#### [Records for processing]
• • •

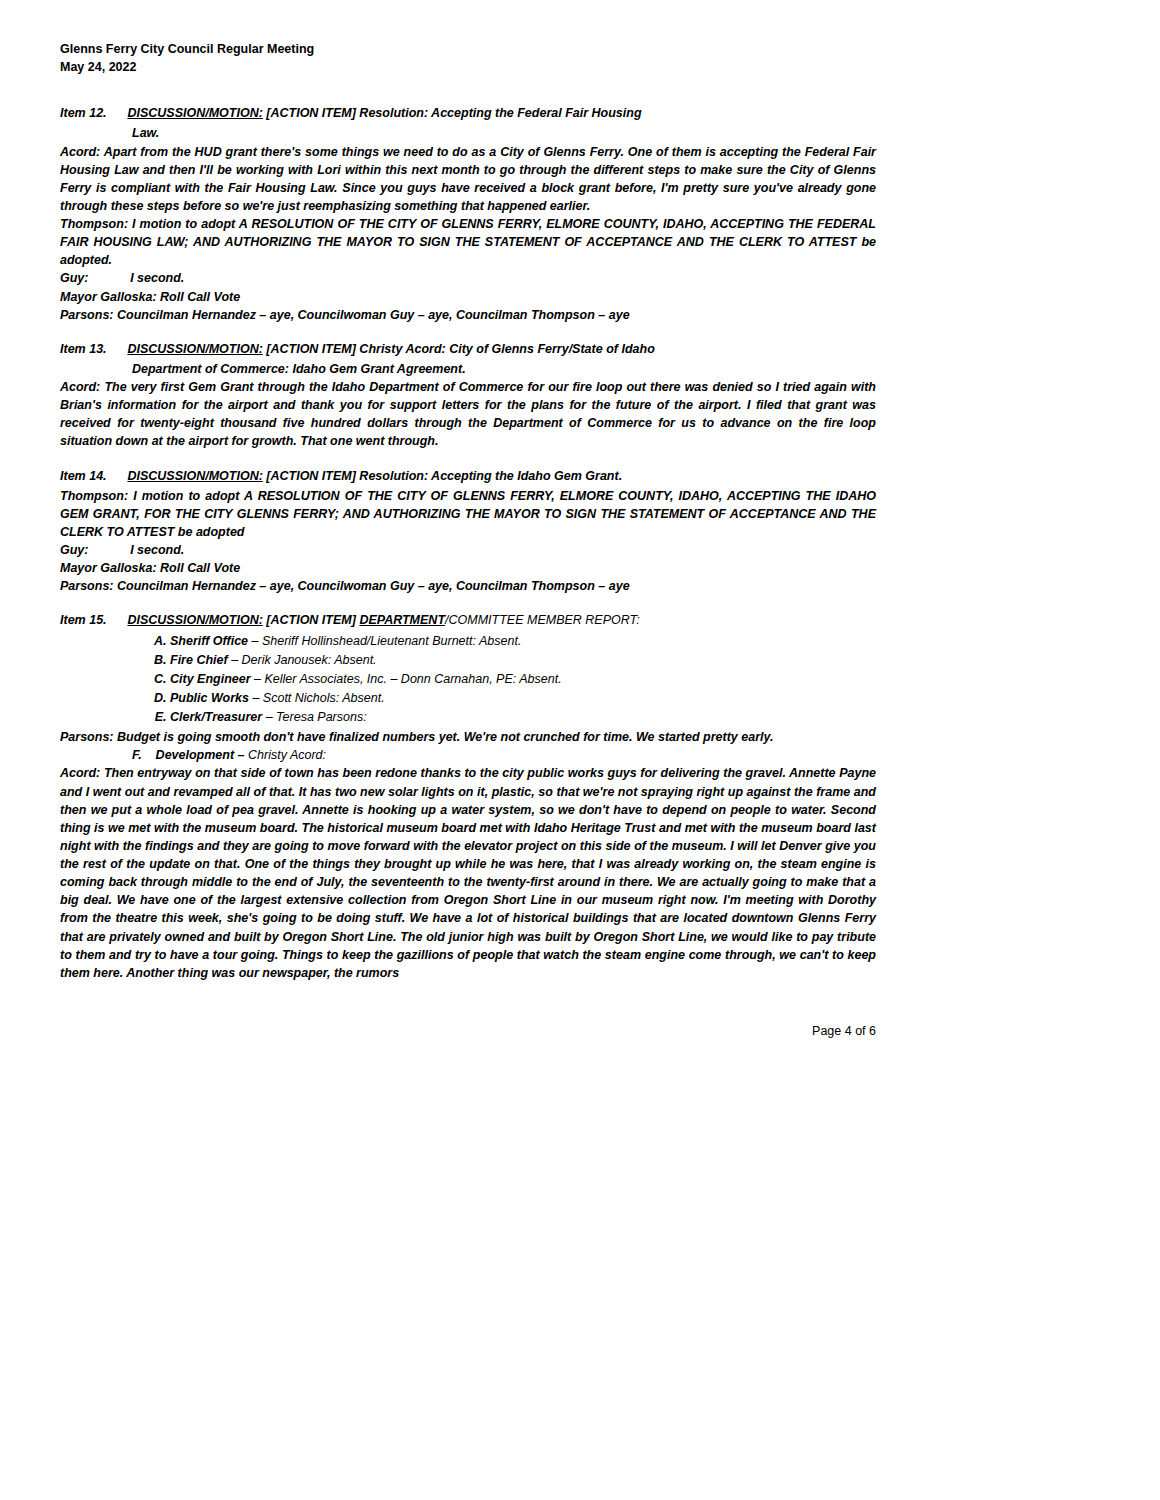Glenns Ferry City Council Regular Meeting
May 24, 2022
Item 12. DISCUSSION/MOTION: [ACTION ITEM] Resolution: Accepting the Federal Fair Housing
Law.
Acord: Apart from the HUD grant there's some things we need to do as a City of Glenns Ferry. One of them is accepting the Federal Fair Housing Law and then I'll be working with Lori within this next month to go through the different steps to make sure the City of Glenns Ferry is compliant with the Fair Housing Law. Since you guys have received a block grant before, I'm pretty sure you've already gone through these steps before so we're just reemphasizing something that happened earlier.
Thompson: I motion to adopt A RESOLUTION OF THE CITY OF GLENNS FERRY, ELMORE COUNTY, IDAHO, ACCEPTING THE FEDERAL FAIR HOUSING LAW; AND AUTHORIZING THE MAYOR TO SIGN THE STATEMENT OF ACCEPTANCE AND THE CLERK TO ATTEST be adopted.
Guy: I second.
Mayor Galloska: Roll Call Vote
Parsons: Councilman Hernandez – aye, Councilwoman Guy – aye, Councilman Thompson – aye
Item 13. DISCUSSION/MOTION: [ACTION ITEM] Christy Acord: City of Glenns Ferry/State of Idaho
Department of Commerce: Idaho Gem Grant Agreement.
Acord: The very first Gem Grant through the Idaho Department of Commerce for our fire loop out there was denied so I tried again with Brian's information for the airport and thank you for support letters for the plans for the future of the airport. I filed that grant was received for twenty-eight thousand five hundred dollars through the Department of Commerce for us to advance on the fire loop situation down at the airport for growth. That one went through.
Item 14. DISCUSSION/MOTION: [ACTION ITEM] Resolution: Accepting the Idaho Gem Grant.
Thompson: I motion to adopt A RESOLUTION OF THE CITY OF GLENNS FERRY, ELMORE COUNTY, IDAHO, ACCEPTING THE IDAHO GEM GRANT, FOR THE CITY GLENNS FERRY; AND AUTHORIZING THE MAYOR TO SIGN THE STATEMENT OF ACCEPTANCE AND THE CLERK TO ATTEST be adopted
Guy: I second.
Mayor Galloska: Roll Call Vote
Parsons: Councilman Hernandez – aye, Councilwoman Guy – aye, Councilman Thompson – aye
Item 15. DISCUSSION/MOTION: [ACTION ITEM] DEPARTMENT/COMMITTEE MEMBER REPORT:
Sheriff Office – Sheriff Hollinshead/Lieutenant Burnett: Absent.
Fire Chief – Derik Janousek: Absent.
City Engineer – Keller Associates, Inc. – Donn Carnahan, PE: Absent.
Public Works – Scott Nichols: Absent.
Clerk/Treasurer – Teresa Parsons:
Parsons: Budget is going smooth don't have finalized numbers yet. We're not crunched for time. We started pretty early.
F. Development – Christy Acord:
Acord: Then entryway on that side of town has been redone thanks to the city public works guys for delivering the gravel. Annette Payne and I went out and revamped all of that. It has two new solar lights on it, plastic, so that we're not spraying right up against the frame and then we put a whole load of pea gravel. Annette is hooking up a water system, so we don't have to depend on people to water. Second thing is we met with the museum board. The historical museum board met with Idaho Heritage Trust and met with the museum board last night with the findings and they are going to move forward with the elevator project on this side of the museum. I will let Denver give you the rest of the update on that. One of the things they brought up while he was here, that I was already working on, the steam engine is coming back through middle to the end of July, the seventeenth to the twenty-first around in there. We are actually going to make that a big deal. We have one of the largest extensive collection from Oregon Short Line in our museum right now. I'm meeting with Dorothy from the theatre this week, she's going to be doing stuff. We have a lot of historical buildings that are located downtown Glenns Ferry that are privately owned and built by Oregon Short Line. The old junior high was built by Oregon Short Line, we would like to pay tribute to them and try to have a tour going. Things to keep the gazillions of people that watch the steam engine come through, we can't to keep them here. Another thing was our newspaper, the rumors
Page 4 of 6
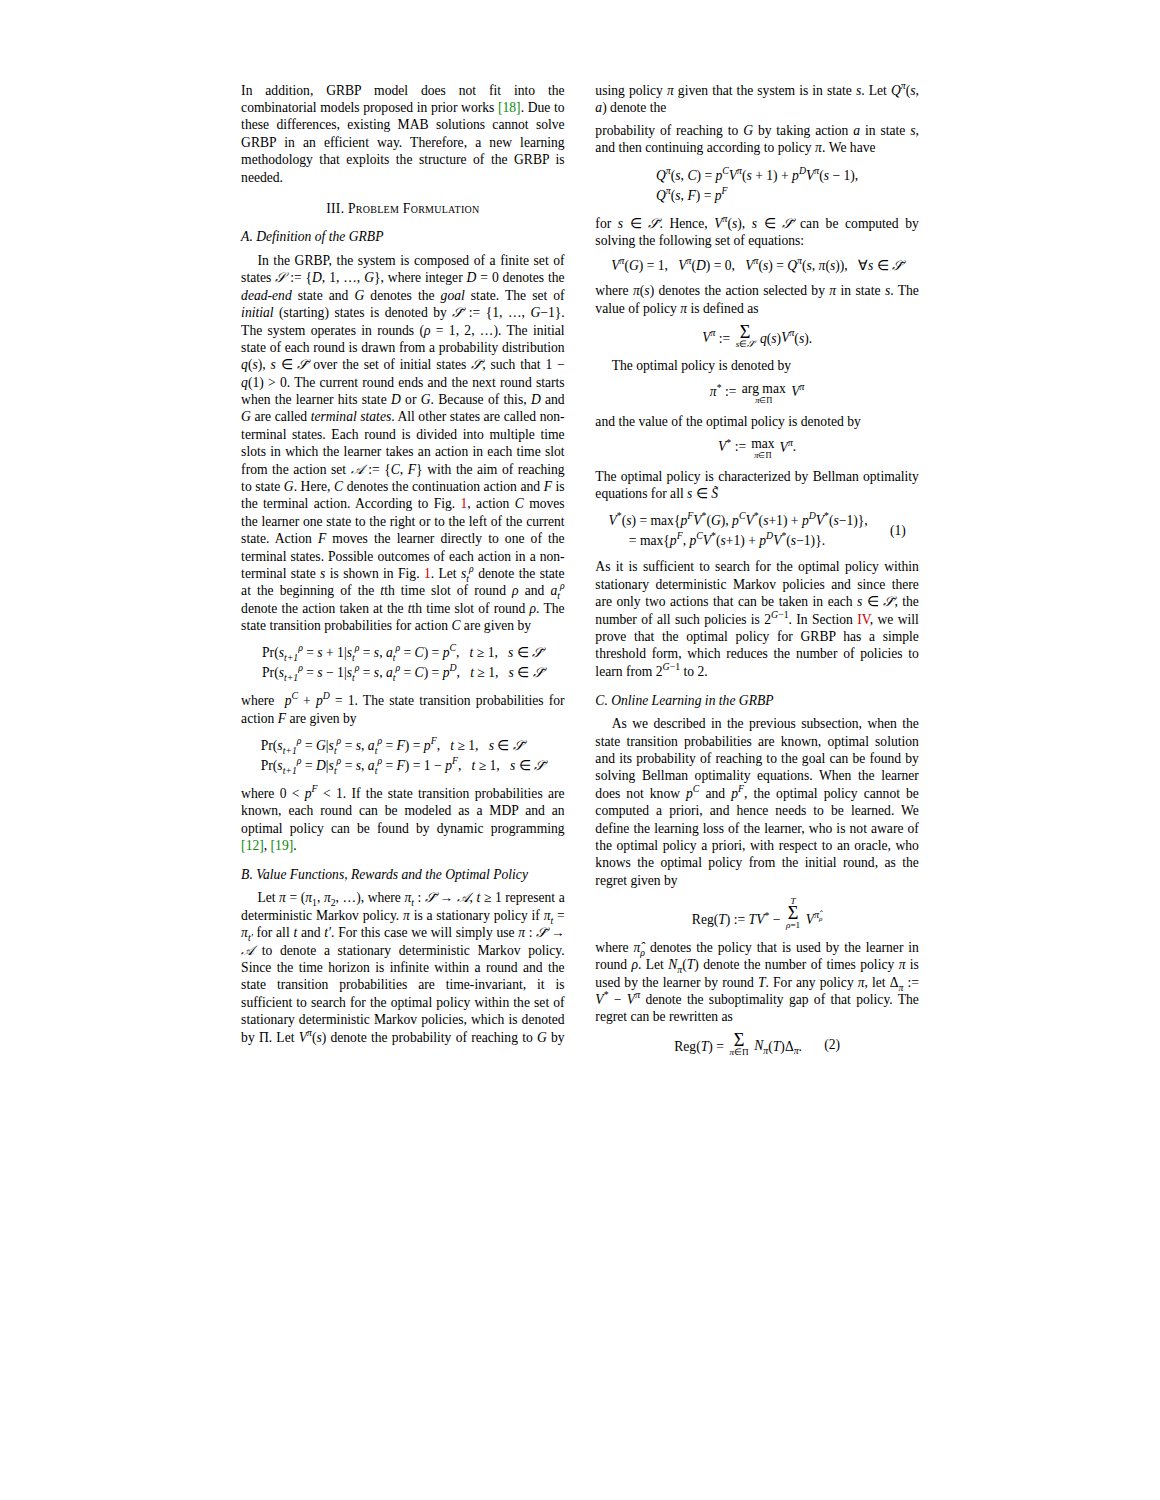In addition, GRBP model does not fit into the combinatorial models proposed in prior works [18]. Due to these differences, existing MAB solutions cannot solve GRBP in an efficient way. Therefore, a new learning methodology that exploits the structure of the GRBP is needed.
III. Problem Formulation
A. Definition of the GRBP
In the GRBP, the system is composed of a finite set of states 𝒮 := {D, 1, …, G}, where integer D = 0 denotes the dead-end state and G denotes the goal state. The set of initial (starting) states is denoted by 𝒮̃ := {1, …, G−1}. The system operates in rounds (ρ = 1, 2, …). The initial state of each round is drawn from a probability distribution q(s), s ∈ 𝒮̃ over the set of initial states 𝒮̃, such that 1 − q(1) > 0. The current round ends and the next round starts when the learner hits state D or G. Because of this, D and G are called terminal states. All other states are called non-terminal states. Each round is divided into multiple time slots in which the learner takes an action in each time slot from the action set 𝒜 := {C, F} with the aim of reaching to state G. Here, C denotes the continuation action and F is the terminal action. According to Fig. 1, action C moves the learner one state to the right or to the left of the current state. Action F moves the learner directly to one of the terminal states. Possible outcomes of each action in a non-terminal state s is shown in Fig. 1. Let stρ denote the state at the beginning of the tth time slot of round ρ and atρ denote the action taken at the tth time slot of round ρ. The state transition probabilities for action C are given by
Pr(st+1ρ = s + 1|stρ = s, atρ = C) = pC, t ≥ 1, s ∈ 𝒮̃
Pr(st+1ρ = s − 1|stρ = s, atρ = C) = pD, t ≥ 1, s ∈ 𝒮̃
where pC + pD = 1. The state transition probabilities for action F are given by
Pr(st+1ρ = G|stρ = s, atρ = F) = pF, t ≥ 1, s ∈ 𝒮̃
Pr(st+1ρ = D|stρ = s, atρ = F) = 1 − pF, t ≥ 1, s ∈ 𝒮̃
where 0 < pF < 1. If the state transition probabilities are known, each round can be modeled as a MDP and an optimal policy can be found by dynamic programming [12], [19].
B. Value Functions, Rewards and the Optimal Policy
Let π = (π1, π2, …), where πt : 𝒮̃ → 𝒜, t ≥ 1 represent a deterministic Markov policy. π is a stationary policy if πt = πt′ for all t and t′. For this case we will simply use π : 𝒮̃ → 𝒜 to denote a stationary deterministic Markov policy. Since the time horizon is infinite within a round and the state transition probabilities are time-invariant, it is sufficient to search for the optimal policy within the set of stationary deterministic Markov policies, which is denoted by Π. Let Vπ(s) denote the probability of reaching to G by using policy π given that the system is in state s. Let Qπ(s, a) denote the
probability of reaching to G by taking action a in state s, and then continuing according to policy π. We have
Qπ(s, C) = pC Vπ(s + 1) + pD Vπ(s − 1),
Qπ(s, F) = pF
for s ∈ 𝒮̃. Hence, Vπ(s), s ∈ 𝒮̃ can be computed by solving the following set of equations:
Vπ(G) = 1, Vπ(D) = 0, Vπ(s) = Qπ(s, π(s)), ∀s ∈ 𝒮̃
where π(s) denotes the action selected by π in state s. The value of policy π is defined as
Vπ := Σs∈𝒮̃ q(s)Vπ(s).
The optimal policy is denoted by
π* := arg max π∈Π Vπ
and the value of the optimal policy is denoted by
V* := max π∈Π Vπ.
The optimal policy is characterized by Bellman optimality equations for all s ∈ S̃
V*(s) = max{pF V*(G), pC V*(s+1) + pD V*(s−1)},
= max{pF, pC V*(s+1) + pD V*(s−1)}.
(1)
As it is sufficient to search for the optimal policy within stationary deterministic Markov policies and since there are only two actions that can be taken in each s ∈ 𝒮̃, the number of all such policies is 2G−1. In Section IV, we will prove that the optimal policy for GRBP has a simple threshold form, which reduces the number of policies to learn from 2G−1 to 2.
C. Online Learning in the GRBP
As we described in the previous subsection, when the state transition probabilities are known, optimal solution and its probability of reaching to the goal can be found by solving Bellman optimality equations. When the learner does not know pC and pF, the optimal policy cannot be computed a priori, and hence needs to be learned. We define the learning loss of the learner, who is not aware of the optimal policy a priori, with respect to an oracle, who knows the optimal policy from the initial round, as the regret given by
Reg(T) := TV* − TΣρ=1 Vπ̂ρ
where π̂ρ denotes the policy that is used by the learner in round ρ. Let Nπ(T) denote the number of times policy π is used by the learner by round T. For any policy π, let Δπ := V* − Vπ denote the suboptimality gap of that policy. The regret can be rewritten as
Reg(T) = Σπ∈Π Nπ(T)Δπ.
(2)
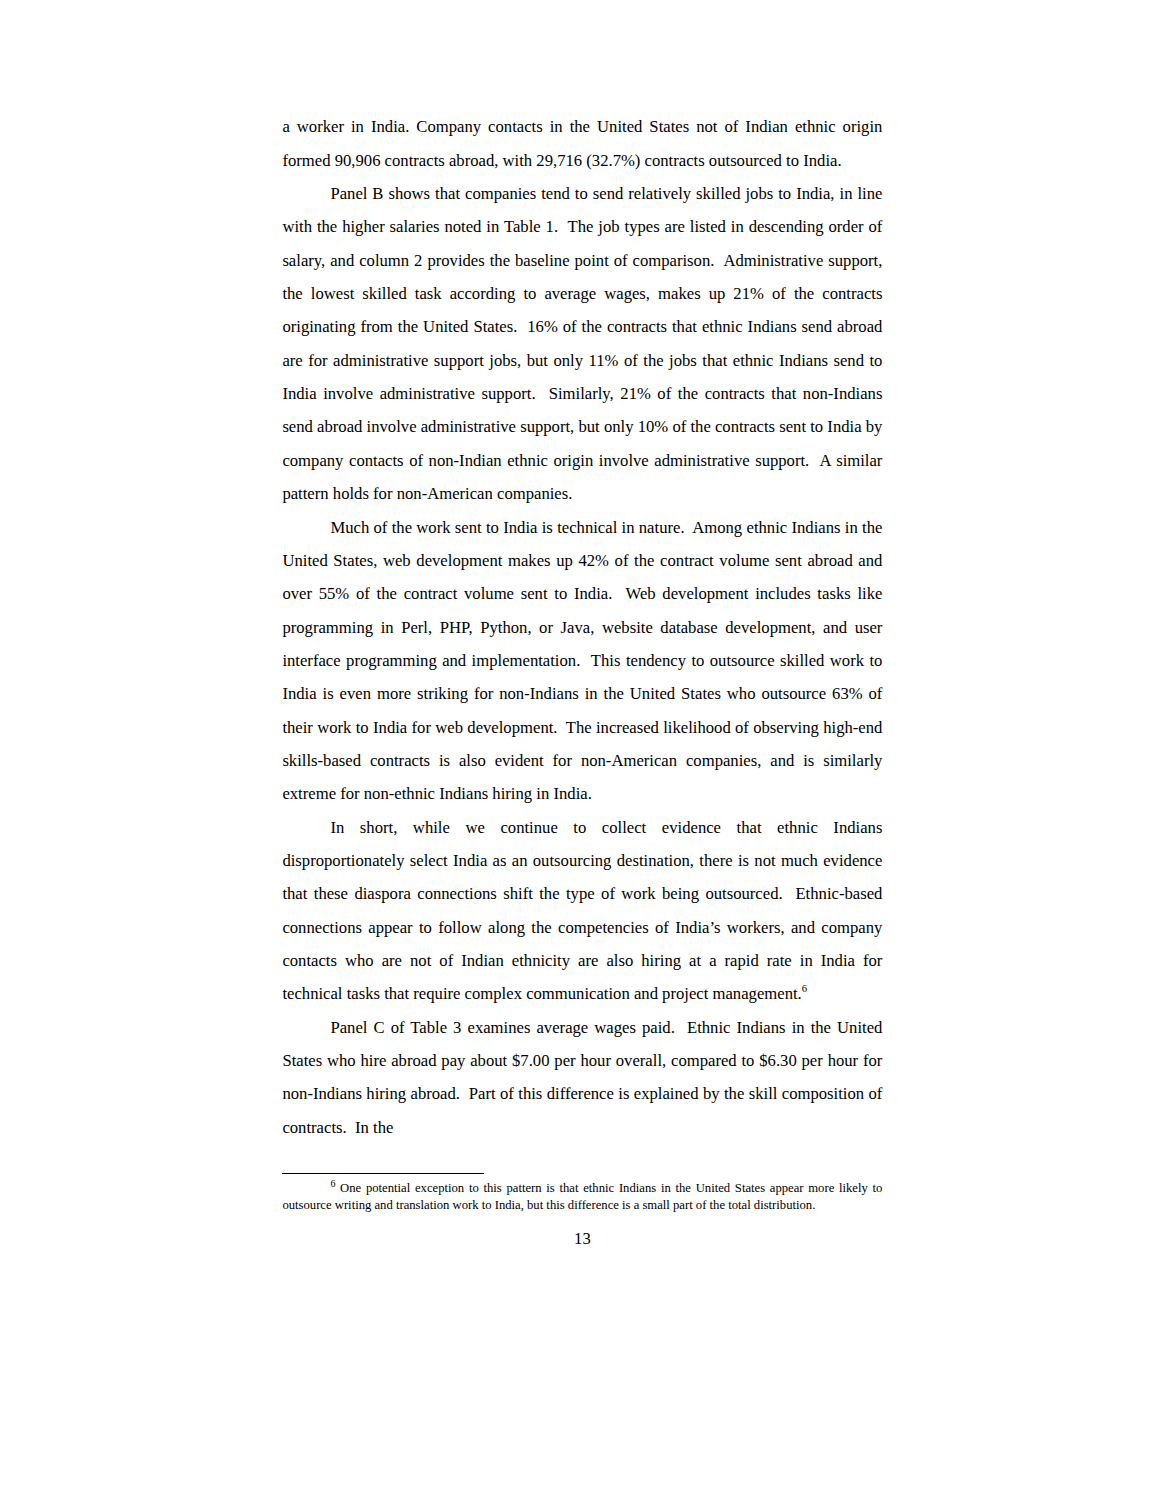a worker in India. Company contacts in the United States not of Indian ethnic origin formed 90,906 contracts abroad, with 29,716 (32.7%) contracts outsourced to India.
Panel B shows that companies tend to send relatively skilled jobs to India, in line with the higher salaries noted in Table 1. The job types are listed in descending order of salary, and column 2 provides the baseline point of comparison. Administrative support, the lowest skilled task according to average wages, makes up 21% of the contracts originating from the United States. 16% of the contracts that ethnic Indians send abroad are for administrative support jobs, but only 11% of the jobs that ethnic Indians send to India involve administrative support. Similarly, 21% of the contracts that non-Indians send abroad involve administrative support, but only 10% of the contracts sent to India by company contacts of non-Indian ethnic origin involve administrative support. A similar pattern holds for non-American companies.
Much of the work sent to India is technical in nature. Among ethnic Indians in the United States, web development makes up 42% of the contract volume sent abroad and over 55% of the contract volume sent to India. Web development includes tasks like programming in Perl, PHP, Python, or Java, website database development, and user interface programming and implementation. This tendency to outsource skilled work to India is even more striking for non-Indians in the United States who outsource 63% of their work to India for web development. The increased likelihood of observing high-end skills-based contracts is also evident for non-American companies, and is similarly extreme for non-ethnic Indians hiring in India.
In short, while we continue to collect evidence that ethnic Indians disproportionately select India as an outsourcing destination, there is not much evidence that these diaspora connections shift the type of work being outsourced. Ethnic-based connections appear to follow along the competencies of India’s workers, and company contacts who are not of Indian ethnicity are also hiring at a rapid rate in India for technical tasks that require complex communication and project management.6
Panel C of Table 3 examines average wages paid. Ethnic Indians in the United States who hire abroad pay about $7.00 per hour overall, compared to $6.30 per hour for non-Indians hiring abroad. Part of this difference is explained by the skill composition of contracts. In the
6 One potential exception to this pattern is that ethnic Indians in the United States appear more likely to outsource writing and translation work to India, but this difference is a small part of the total distribution.
13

• • •

#### [Exercise instructions]
Only the lines above starting at the one containing "Department of Commerce: Idaho" and ending at the one containing "Item 15. DISCUSSION/MOTION: [ACTION", both included, are to be returned, exactly as they read.

#### [Response]
Department of Commerce: Idaho Gem Grant Agreement.
Acord: The very first Gem Grant through the Idaho Department of Commerce for our fire loop out there was denied so I tried again with Brian's information for the airport and thank you for support letters for the plans for the future of the airport. I filed that grant was received for twenty-eight thousand five hundred dollars through the Department of Commerce for us to advance on the fire loop situation down at the airport for growth. That one went through.
Item 14. DISCUSSION/MOTION: [ACTION ITEM] Resolution: Accepting the Idaho Gem Grant.
Thompson: I motion to adopt A RESOLUTION OF THE CITY OF GLENNS FERRY, ELMORE COUNTY, IDAHO, ACCEPTING THE IDAHO GEM GRANT, FOR THE CITY GLENNS FERRY; AND AUTHORIZING THE MAYOR TO SIGN THE STATEMENT OF ACCEPTANCE AND THE CLERK TO ATTEST be adopted
Guy: I second.
Mayor Galloska: Roll Call Vote
Parsons: Councilman Hernandez – aye, Councilwoman Guy – aye, Councilman Thompson – aye
Item 15. DISCUSSION/MOTION: [ACTION ITEM] DEPARTMENT/COMMITTEE MEMBER REPORT:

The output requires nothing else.